[CONSIGNE 1]:
Extrayez de l'article sur le yuan le passage qui commence à « Ces déclarations feront » et se termine à « au billet vert. ».
[CONSIGNE 2]:
Comment résumer l'article sur le yuan en deux phrases ?

[TEXTE CHOISI]:

La faiblesse historique du dollar face à l'euro donne un coup de fouet aux exportations américaines et à l'inverse pénalise celle des pays européens.

Le président a également indiqué qu'il essayerait de convaincre les autorités chinoises de laisser leur monnaie se réévaluer, lors de son voyage en Chine du 25 au 27 novembre.

"Je vais aller en Chine et je leur dirais vous avez une réussite tellement spectaculaire (...) vous n'avez pas besoin d'avoir une monnaie si dévaluée pour gagner", a déclaré le président français, devant un parterre d'hommes d'affaires français et américains.

M. Sarkozy va expliquer aux autorités chinoises qu'un yuan dévalué "ce n'est même pas utile, cela crée les conditions d'un déséquilibre et au fond ce déséquilibre vous concernera".

Ces déclarations feront plaisir non seulement aux milieux d'affaires américains mais aussi à l'administration du président Bush, qui n'ont de cesse de faire pression sur Pékin pour qu'il laisse la valeur du yuan augmenter par rapport au billet vert.

Les américains estiment que c'est en partie la faiblesse du yuan qui est responsable de l'énorme déficit commercial dont souffrent les Etats-Unis avec la Chine. Ce déficit s'est élevé à 232 milliards de dollars l'année dernière.

Le président français a également appelé à une concurrence commerciale loyale entre l'Europe et les Etats-Unis, évoquant clairement les relations difficiles entre les constructeurs aéronautiques américain Boeing et européen Airbus.

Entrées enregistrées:

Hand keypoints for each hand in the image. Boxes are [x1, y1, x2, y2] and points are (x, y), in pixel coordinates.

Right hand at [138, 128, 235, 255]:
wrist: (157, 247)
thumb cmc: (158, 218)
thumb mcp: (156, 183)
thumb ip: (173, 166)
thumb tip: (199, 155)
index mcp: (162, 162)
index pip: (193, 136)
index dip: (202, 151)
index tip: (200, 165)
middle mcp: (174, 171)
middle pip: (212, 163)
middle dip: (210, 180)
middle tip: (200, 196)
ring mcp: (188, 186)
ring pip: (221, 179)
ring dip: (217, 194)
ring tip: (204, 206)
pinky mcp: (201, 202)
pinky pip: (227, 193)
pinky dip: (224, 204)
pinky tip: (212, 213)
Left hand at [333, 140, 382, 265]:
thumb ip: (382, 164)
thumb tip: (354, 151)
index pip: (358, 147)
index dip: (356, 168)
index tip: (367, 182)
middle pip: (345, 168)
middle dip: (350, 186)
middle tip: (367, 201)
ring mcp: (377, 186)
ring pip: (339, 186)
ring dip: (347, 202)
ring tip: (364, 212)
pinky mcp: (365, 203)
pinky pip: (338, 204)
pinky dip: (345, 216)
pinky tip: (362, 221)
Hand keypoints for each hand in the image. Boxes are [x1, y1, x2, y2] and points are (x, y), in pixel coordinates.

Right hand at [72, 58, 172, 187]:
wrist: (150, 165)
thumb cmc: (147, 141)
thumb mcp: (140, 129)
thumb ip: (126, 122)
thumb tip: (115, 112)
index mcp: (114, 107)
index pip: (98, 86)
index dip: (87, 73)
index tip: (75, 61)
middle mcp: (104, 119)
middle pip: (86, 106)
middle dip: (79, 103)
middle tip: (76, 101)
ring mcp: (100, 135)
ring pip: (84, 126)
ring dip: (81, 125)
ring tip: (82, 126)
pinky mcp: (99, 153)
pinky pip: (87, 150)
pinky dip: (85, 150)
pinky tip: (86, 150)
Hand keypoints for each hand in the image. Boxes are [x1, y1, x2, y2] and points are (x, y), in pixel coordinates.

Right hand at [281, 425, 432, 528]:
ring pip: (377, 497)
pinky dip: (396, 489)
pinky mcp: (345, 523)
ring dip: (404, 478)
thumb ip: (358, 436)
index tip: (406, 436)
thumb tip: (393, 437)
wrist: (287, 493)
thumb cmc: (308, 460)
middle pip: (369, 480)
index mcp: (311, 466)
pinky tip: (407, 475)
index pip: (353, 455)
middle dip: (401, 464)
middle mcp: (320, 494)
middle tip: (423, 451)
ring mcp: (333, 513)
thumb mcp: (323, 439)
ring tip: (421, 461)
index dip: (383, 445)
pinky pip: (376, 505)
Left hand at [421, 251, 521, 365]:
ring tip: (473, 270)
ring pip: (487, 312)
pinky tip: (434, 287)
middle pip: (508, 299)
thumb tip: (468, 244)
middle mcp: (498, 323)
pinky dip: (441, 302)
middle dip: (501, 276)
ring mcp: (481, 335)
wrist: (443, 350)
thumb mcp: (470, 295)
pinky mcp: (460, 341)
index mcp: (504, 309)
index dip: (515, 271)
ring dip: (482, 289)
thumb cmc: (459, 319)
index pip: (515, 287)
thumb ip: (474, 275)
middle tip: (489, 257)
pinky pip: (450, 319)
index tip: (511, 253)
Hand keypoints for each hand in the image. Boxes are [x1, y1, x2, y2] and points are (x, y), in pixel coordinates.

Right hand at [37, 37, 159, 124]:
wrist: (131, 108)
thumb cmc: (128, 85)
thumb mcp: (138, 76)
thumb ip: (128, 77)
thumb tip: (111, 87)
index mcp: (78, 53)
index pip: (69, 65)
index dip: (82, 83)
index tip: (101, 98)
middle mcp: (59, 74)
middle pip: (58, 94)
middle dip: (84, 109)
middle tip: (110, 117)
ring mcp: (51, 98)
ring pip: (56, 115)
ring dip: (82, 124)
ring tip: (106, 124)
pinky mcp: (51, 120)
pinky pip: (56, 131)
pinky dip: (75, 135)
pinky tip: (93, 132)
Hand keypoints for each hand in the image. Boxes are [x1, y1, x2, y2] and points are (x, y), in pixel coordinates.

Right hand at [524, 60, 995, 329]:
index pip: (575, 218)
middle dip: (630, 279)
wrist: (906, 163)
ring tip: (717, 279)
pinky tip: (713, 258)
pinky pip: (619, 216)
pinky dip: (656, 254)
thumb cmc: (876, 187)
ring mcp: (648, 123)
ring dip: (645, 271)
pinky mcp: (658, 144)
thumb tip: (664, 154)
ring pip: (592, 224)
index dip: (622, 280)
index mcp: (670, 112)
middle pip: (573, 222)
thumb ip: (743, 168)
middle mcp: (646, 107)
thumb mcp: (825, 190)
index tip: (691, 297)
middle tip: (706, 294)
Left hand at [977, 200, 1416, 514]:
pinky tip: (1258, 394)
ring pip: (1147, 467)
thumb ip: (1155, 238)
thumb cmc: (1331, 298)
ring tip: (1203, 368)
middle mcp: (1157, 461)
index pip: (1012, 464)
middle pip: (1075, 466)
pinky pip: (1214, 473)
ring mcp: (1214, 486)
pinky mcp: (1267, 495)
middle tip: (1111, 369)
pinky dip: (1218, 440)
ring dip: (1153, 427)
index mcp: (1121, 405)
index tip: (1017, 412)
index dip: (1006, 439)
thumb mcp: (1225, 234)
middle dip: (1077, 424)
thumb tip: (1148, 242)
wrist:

[RÉPONSE 1]:
Ces déclarations feront plaisir non seulement aux milieux d'affaires américains mais aussi à l'administration du président Bush, qui n'ont de cesse de faire pression sur Pékin pour qu'il laisse la valeur du yuan augmenter par rapport au billet vert.

[RÉPONSE 2]:
Lors de son voyage en Chine du 25 au 27 novembre, le président français, M. Sarkozy, entend convaincre les autorités chinoises de laisser le yuan se réévaluer, un yuan dévalué créant selon lui les conditions d'un déséquilibre. Ces déclarations plairont aux milieux d'affaires américains et à l'administration Bush, qui pressent Pékin de laisser le yuan monter face au dollar, car les Américains attribuent en partie à sa faiblesse leur déficit commercial avec la Chine, qui a atteint 232 milliards de dollars l'année dernière.